• _Source passage_:
((

Man-Child
I don’t like it when there is a long line to see my dealer. It gives me time to reflect, and that is something that I’d rather not have. Not when it comes to something as shameful as this. Ahead of me, a young couple is buying a new television. They seem happy. I hope they make it. Ahead of them are a couple of kids buying a new video game. I’m a tad jealous of their youthful dexterity, being able to manipulate the latest massively huge controllers with over fifteen buttons, but still, I respect the video game culture. Ahead of them is a student buying a new laptop for probably his first year of college. I’m sure it will be free of porn for the next 30 minutes or so.
What I am acquiring today, I don’t let the others see. I tuck my selections against my thigh, the labels facing inward, so nobody knows. Nobody will know. None of my other accomplices here in line will be able to judge me if they don’t know.

))

• _Task requirements_:
1. Copy out the Man-Child excerpt starting at "What I am acquiring" and ending at "they don’t know.", replacing "thigh" with "hip".
2. In the Man-Child excerpt, what is the student in line buying?
3. List every item that the Man-Child excerpt says the people ahead of the narrator are buying.

• _Listed entries_:
((

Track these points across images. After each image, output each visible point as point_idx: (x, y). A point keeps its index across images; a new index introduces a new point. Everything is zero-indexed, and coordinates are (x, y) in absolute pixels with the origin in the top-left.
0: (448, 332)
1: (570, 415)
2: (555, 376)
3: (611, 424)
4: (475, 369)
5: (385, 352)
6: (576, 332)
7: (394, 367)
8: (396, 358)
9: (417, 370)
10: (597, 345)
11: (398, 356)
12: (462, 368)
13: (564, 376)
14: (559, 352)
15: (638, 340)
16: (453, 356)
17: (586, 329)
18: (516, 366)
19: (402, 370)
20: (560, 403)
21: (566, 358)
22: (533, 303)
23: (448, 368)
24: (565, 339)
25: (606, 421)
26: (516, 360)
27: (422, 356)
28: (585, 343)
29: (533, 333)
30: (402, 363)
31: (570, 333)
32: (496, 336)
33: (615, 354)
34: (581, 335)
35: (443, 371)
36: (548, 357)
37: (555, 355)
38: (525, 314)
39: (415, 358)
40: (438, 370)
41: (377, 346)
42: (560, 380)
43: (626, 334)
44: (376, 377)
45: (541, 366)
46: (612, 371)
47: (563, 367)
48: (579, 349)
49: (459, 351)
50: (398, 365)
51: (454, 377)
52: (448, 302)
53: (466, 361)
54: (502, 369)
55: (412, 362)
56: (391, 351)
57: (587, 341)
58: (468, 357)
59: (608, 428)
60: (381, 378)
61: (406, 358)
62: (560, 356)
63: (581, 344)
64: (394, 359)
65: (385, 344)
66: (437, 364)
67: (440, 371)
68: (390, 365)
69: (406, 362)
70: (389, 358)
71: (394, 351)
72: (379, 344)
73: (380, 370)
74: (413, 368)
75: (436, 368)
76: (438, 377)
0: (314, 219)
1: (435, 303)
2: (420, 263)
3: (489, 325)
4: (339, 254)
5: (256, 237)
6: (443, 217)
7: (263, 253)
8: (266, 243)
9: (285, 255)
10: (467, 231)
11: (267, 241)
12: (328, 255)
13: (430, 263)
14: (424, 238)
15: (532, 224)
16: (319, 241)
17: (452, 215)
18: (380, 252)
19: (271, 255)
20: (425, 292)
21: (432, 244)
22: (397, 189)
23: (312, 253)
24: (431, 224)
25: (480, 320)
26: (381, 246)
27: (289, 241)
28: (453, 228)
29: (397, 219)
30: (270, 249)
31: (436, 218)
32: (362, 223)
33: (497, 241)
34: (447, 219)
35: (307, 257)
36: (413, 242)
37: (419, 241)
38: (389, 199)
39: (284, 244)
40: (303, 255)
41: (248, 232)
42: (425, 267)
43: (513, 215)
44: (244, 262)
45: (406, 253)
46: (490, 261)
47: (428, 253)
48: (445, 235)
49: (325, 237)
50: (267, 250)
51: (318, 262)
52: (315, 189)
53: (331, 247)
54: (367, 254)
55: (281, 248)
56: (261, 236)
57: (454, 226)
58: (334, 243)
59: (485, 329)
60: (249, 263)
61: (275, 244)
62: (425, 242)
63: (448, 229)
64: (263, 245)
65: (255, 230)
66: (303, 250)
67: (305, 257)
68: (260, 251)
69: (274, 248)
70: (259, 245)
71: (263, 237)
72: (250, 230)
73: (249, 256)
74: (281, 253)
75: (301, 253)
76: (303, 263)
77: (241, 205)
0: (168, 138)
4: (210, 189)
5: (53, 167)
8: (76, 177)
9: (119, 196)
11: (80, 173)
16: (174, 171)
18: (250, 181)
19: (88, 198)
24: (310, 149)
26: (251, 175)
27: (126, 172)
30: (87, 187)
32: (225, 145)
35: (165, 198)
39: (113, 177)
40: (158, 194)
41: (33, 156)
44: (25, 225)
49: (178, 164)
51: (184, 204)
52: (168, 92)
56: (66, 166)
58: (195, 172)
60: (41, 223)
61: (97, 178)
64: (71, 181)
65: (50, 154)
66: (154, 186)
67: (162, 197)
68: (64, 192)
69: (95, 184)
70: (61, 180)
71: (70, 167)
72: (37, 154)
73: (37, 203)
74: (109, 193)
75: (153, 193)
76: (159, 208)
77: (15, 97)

))

• _Answers below_:
1.
What I am acquiring today, I don’t let the others see. I tuck my selections against my hip, the labels facing inward, so nobody knows. Nobody will know. None of my other accomplices here in line will be able to judge me if they don’t know.

2. A new laptop, probably for his first year of college.

3. A new television, a new video game, a new laptop